Corrective RAG grades retrieval quality before generation and falls back to web search when quality is low — eliminating the "bad context → hallucination" failure mode.
Self-RAG introduces reflection tokens (ISREL, ISSUP, ISUSE) to make retrieval and faithfulness decisions part of the generation process.
RAG Fusion runs multiple retrievers in parallel and merges with RRF, capturing complementary relevance signals from dense and sparse models.
Graph RAG is the right tool for thematic or cross-entity questions in entity-rich corpora; vector search alone cannot answer "what are the main themes?".

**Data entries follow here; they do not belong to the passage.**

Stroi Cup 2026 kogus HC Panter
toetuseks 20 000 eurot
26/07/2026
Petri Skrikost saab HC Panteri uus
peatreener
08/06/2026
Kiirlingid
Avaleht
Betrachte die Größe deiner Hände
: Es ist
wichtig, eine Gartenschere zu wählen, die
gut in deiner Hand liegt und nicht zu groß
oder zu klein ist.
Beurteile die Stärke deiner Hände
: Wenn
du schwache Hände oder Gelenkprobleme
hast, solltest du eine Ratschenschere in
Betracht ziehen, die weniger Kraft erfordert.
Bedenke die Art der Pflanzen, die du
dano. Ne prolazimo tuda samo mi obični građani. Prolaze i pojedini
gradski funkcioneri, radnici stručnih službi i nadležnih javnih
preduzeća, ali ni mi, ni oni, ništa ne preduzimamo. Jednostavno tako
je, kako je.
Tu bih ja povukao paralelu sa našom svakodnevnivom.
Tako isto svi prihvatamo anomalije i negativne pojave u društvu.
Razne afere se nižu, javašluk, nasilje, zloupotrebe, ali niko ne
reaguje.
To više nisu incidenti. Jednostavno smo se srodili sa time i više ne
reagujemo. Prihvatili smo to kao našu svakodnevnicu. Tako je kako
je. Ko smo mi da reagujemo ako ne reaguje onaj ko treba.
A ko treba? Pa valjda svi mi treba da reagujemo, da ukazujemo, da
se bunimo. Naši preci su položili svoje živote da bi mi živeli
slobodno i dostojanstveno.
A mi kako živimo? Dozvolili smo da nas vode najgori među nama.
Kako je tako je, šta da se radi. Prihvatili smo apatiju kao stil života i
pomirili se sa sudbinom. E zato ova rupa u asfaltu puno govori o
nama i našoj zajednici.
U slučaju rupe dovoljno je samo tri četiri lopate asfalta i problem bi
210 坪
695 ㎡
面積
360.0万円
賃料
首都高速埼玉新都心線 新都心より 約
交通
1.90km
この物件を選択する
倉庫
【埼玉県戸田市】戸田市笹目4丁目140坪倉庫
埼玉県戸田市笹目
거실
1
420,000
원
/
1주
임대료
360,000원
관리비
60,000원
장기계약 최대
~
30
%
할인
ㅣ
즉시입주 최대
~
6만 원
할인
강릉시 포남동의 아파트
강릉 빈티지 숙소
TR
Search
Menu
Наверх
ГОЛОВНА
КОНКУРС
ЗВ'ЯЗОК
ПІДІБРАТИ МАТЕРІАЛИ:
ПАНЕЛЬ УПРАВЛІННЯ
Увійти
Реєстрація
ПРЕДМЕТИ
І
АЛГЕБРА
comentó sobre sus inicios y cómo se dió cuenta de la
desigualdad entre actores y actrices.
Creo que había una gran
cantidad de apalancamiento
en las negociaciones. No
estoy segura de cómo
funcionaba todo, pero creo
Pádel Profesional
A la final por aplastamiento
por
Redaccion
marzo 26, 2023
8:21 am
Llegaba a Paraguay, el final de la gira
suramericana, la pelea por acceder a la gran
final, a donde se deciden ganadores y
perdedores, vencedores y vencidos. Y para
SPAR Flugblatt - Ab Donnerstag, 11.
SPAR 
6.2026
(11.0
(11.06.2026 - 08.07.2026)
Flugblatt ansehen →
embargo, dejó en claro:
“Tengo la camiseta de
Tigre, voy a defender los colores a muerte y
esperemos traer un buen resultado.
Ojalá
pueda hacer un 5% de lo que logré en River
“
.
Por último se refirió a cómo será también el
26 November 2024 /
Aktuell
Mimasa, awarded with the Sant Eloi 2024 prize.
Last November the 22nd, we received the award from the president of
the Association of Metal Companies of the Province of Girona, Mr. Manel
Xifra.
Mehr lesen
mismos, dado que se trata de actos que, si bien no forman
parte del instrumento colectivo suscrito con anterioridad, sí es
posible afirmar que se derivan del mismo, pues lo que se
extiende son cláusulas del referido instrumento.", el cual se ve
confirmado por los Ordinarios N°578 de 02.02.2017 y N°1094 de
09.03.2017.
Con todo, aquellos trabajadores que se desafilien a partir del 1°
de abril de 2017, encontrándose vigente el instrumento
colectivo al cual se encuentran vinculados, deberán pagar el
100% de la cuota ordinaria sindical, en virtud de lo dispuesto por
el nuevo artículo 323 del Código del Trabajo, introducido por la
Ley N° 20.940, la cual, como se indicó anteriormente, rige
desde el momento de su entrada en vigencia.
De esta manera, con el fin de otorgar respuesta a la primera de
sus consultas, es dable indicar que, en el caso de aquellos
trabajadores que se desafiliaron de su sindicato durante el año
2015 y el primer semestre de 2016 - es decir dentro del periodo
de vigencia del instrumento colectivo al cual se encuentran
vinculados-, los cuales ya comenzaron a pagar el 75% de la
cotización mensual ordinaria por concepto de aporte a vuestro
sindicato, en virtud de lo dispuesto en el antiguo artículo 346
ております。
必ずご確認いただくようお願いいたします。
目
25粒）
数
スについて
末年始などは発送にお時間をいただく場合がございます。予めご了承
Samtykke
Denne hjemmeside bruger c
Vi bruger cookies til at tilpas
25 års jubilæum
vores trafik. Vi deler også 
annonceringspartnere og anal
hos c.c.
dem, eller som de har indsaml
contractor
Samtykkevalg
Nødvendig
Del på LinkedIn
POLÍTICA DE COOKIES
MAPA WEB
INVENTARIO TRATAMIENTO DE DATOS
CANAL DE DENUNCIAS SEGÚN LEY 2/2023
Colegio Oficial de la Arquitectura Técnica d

Conversational RAG requires condensing the chat history into a standalone query — skipping this step causes retrieval failures on follow-up questions.
Every advanced pattern adds latency and cost; choose the simplest pattern that meets your accuracy requirements.
Measure each pattern against your golden set before deploying — more complexity does not always mean better results on your specific domain.